Sleep apnea (SA) and Restless Leg Syndrome (RLS) are two distinct conditions that significantly impact sleep quality. SA is characterized by repeated interruptions in breathing during sleep, often caused by airway collapse, leading to fragmented rest and reduced blood oxygen levels. RLS, also known as Willis-Ekbom disease, is a sensorimotor neurological disorder causing an irresistible urge to move the legs, typically during rest or inactivity, especially in the evening. These symptoms lead to chronic insomnia and daytime fatigue. While one condition does not directly cause the other, they frequently appear together, suggesting a shared underlying biological vulnerability.
The Comorbid Relationship
Current research suggests there is no simple causal link between sleep apnea and Restless Leg Syndrome. However, there is a strong statistical association, or comorbidity, meaning they frequently coexist in the same patient population. Studies show that the prevalence of RLS among patients diagnosed with Obstructive Sleep Apnea (OSA) is significantly higher than in the general population, often ranging between 10% and 36%.
This frequent overlap suggests that a common physiological factor predisposes an individual to both conditions, or that one exacerbates the other. The co-occurrence of RLS and OSA severely worsens overall sleep disruption. Patients dealing with both conditions often experience higher rates of insomnia, psychiatric disorders, and cognitive deficits compared to those with OSA alone. Recognizing this statistical link is important for diagnosis, as a patient presenting with symptoms of one condition should be evaluated for the presence of the other.
Connecting the Conditions Through Biology
The shared connection between sleep apnea and Restless Leg Syndrome lies in several overlapping biological pathways, particularly those involving oxygen regulation and neurotransmitter function. One theory centers on intermittent hypoxia, the repeated drop in blood oxygen levels characteristic of sleep apnea. This chronic low-oxygen state may disrupt neurological function, potentially contributing to the development or worsening of RLS symptoms.
Intermittent hypoxia is believed to impact the brain’s dopamine system, which is central to RLS pathology. Dopamine is a neurotransmitter involved in movement control, and its dysfunction causes RLS symptoms. Brain iron dysregulation is also a recognized factor in RLS, as iron is a required cofactor for dopamine production. The systemic inflammation associated with chronic sleep apnea may interfere with iron transport and utilization in the central nervous system, creating low brain iron that contributes to dopamine instability and RLS.
Further evidence suggests that low oxygen levels may directly affect the peripheral nervous system, contributing to RLS symptoms.

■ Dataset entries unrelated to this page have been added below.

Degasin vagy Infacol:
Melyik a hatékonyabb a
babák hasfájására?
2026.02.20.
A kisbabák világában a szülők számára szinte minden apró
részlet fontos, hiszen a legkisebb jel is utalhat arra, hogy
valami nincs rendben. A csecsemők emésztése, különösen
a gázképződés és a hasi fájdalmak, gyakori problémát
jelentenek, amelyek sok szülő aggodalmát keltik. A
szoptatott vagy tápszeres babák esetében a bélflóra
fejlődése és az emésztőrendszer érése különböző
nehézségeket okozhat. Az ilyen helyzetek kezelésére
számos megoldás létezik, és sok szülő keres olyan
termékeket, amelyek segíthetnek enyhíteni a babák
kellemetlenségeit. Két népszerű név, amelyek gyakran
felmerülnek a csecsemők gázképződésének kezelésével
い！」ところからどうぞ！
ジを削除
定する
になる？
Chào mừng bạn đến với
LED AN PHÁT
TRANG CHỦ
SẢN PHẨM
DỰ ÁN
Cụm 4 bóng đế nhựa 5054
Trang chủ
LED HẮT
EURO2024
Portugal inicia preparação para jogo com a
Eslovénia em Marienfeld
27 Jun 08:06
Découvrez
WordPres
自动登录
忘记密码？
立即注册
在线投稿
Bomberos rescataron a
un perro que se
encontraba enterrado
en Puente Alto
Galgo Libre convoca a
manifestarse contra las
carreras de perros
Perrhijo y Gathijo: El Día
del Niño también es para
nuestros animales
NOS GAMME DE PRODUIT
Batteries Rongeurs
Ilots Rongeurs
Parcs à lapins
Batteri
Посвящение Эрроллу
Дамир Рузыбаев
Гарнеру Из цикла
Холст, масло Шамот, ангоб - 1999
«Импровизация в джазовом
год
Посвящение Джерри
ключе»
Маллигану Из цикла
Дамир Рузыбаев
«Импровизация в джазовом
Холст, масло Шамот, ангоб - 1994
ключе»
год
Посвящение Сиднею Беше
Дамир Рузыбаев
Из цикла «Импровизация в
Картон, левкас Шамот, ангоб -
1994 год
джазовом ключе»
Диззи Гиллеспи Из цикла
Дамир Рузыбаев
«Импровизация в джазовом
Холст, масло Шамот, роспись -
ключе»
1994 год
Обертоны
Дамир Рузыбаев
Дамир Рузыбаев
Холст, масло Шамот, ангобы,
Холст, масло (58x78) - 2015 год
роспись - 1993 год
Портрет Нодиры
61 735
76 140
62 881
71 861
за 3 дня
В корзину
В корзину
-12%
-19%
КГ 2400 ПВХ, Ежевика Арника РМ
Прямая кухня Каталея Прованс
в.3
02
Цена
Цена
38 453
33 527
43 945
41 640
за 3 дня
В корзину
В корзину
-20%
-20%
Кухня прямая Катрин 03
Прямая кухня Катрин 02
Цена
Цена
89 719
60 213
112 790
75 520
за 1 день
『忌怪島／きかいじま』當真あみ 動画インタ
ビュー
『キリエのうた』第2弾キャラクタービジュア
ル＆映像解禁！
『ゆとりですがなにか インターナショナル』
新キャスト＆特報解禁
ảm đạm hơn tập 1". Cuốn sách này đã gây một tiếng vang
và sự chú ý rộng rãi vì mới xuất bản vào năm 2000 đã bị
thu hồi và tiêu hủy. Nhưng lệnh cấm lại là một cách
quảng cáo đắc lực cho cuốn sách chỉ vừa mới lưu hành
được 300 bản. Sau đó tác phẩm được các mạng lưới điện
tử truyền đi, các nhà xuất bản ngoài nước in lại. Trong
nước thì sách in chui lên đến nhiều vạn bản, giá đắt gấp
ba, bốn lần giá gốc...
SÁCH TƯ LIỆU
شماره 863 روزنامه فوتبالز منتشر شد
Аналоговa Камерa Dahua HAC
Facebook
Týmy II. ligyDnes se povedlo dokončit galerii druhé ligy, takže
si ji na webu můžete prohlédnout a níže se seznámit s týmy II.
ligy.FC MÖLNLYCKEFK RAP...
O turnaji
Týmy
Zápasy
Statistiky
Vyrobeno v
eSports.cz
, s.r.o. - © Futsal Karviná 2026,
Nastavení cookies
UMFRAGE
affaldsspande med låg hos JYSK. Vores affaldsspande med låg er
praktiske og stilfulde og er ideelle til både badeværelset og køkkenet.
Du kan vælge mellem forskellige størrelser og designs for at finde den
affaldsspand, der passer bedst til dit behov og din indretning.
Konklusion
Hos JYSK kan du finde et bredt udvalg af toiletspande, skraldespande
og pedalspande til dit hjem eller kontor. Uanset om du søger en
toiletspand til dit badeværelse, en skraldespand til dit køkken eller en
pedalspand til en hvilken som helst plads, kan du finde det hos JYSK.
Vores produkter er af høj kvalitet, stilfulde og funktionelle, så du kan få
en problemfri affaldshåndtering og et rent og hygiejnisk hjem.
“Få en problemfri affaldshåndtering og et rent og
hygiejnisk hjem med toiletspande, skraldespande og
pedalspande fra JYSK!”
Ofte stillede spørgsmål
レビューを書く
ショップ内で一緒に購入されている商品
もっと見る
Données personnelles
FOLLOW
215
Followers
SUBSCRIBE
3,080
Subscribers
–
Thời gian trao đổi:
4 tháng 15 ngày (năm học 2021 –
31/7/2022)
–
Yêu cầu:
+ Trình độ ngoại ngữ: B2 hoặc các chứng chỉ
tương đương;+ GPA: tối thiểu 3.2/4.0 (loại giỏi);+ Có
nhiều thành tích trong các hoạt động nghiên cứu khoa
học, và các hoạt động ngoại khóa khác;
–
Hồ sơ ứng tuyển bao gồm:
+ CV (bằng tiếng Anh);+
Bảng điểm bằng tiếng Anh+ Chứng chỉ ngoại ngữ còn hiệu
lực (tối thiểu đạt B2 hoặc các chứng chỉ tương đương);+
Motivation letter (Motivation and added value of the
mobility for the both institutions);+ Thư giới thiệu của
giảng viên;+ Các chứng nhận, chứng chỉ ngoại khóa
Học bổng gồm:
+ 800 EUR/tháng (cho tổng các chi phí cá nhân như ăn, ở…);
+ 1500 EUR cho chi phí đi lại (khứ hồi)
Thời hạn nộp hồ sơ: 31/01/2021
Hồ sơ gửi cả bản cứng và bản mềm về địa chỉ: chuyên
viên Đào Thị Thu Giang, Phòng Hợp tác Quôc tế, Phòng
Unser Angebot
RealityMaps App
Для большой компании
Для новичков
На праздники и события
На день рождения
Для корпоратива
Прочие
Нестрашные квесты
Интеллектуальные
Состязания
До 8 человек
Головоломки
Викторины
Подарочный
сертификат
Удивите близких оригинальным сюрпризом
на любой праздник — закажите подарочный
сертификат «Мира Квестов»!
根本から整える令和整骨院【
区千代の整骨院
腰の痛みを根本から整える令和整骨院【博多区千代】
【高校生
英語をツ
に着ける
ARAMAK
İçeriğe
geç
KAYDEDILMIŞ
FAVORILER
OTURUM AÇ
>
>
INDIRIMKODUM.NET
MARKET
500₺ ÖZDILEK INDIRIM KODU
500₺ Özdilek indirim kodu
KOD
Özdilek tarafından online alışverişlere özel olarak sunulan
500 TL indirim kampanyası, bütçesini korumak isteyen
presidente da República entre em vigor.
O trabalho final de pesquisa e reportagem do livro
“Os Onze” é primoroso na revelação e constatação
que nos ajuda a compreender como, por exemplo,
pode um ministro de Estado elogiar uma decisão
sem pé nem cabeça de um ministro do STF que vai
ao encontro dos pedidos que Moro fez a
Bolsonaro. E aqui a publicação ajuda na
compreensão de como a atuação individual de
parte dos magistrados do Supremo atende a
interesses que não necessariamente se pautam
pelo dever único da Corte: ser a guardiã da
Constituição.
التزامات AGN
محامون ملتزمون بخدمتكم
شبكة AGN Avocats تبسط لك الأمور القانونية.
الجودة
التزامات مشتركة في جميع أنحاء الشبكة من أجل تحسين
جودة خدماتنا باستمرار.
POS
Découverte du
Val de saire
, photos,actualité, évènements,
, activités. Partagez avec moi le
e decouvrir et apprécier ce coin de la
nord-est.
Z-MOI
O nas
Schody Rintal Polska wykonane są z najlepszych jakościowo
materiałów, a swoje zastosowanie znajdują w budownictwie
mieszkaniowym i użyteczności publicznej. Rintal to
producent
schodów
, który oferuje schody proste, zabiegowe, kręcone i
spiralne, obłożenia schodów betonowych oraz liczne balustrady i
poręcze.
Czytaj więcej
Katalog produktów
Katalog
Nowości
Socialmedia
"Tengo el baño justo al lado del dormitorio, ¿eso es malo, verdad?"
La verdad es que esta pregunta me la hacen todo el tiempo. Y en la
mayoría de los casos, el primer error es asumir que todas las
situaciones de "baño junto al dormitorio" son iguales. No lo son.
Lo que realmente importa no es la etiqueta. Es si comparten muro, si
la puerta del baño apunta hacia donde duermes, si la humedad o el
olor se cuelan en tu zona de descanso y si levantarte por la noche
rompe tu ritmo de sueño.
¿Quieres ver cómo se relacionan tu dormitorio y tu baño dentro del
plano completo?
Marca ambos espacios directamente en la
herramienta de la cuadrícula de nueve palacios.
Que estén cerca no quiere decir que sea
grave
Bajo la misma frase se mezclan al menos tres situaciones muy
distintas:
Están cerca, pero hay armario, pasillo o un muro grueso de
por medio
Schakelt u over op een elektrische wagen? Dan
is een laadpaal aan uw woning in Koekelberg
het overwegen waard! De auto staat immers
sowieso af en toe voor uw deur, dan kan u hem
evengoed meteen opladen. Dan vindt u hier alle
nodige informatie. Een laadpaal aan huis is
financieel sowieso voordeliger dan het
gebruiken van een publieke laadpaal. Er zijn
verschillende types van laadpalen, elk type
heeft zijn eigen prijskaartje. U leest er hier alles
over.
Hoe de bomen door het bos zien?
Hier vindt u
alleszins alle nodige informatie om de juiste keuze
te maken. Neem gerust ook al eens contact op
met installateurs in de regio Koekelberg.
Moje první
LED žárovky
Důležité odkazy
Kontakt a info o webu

Studies found that individuals with RLS have a lower partial pressure of oxygen in their legs compared to their chest, correlating with symptom severity. This peripheral hypoxia can be partially corrected by movement or dopaminergic medication, suggesting a connection between local oxygen delivery and the urge to move.
Clinical Management of Overlapping Conditions
Managing co-occurring sleep apnea and Restless Leg Syndrome requires a comprehensive approach, as the symptoms of one can easily mask the other. A key diagnostic challenge is differentiating RLS from Periodic Limb Movement Disorder (PLMD), which involves repetitive muscle contractions during sleep and is frequently observed in patients with OSA. Polysomnography, an overnight sleep study, is necessary to accurately diagnose both conditions and distinguish between the two movement disorders.
Clinical management prioritizes treating sleep apnea, typically through Continuous Positive Airway Pressure (CPAP) therapy. By effectively treating breathing disturbances and eliminating intermittent hypoxia, CPAP can sometimes alleviate RLS symptoms triggered or exacerbated by sleep fragmentation. However, RLS symptoms may persist even after adequate CPAP use, requiring specific, targeted treatment.
If RLS continues, a specific treatment plan is implemented, starting with a thorough evaluation of the patient’s iron status. Consensus guidelines suggest iron supplementation for RLS patients with serum ferritin levels below 75 ng/mL. Pharmacological treatments for RLS include dopaminergic agents and alpha-2-delta ligands. Specific options include:
- Pramipexole.
- Ropinirole.
- Gabapentin.
- Pregabalin.
For patients with both conditions, treatment must be carefully tailored to ensure RLS medications do not interfere with sleep apnea management.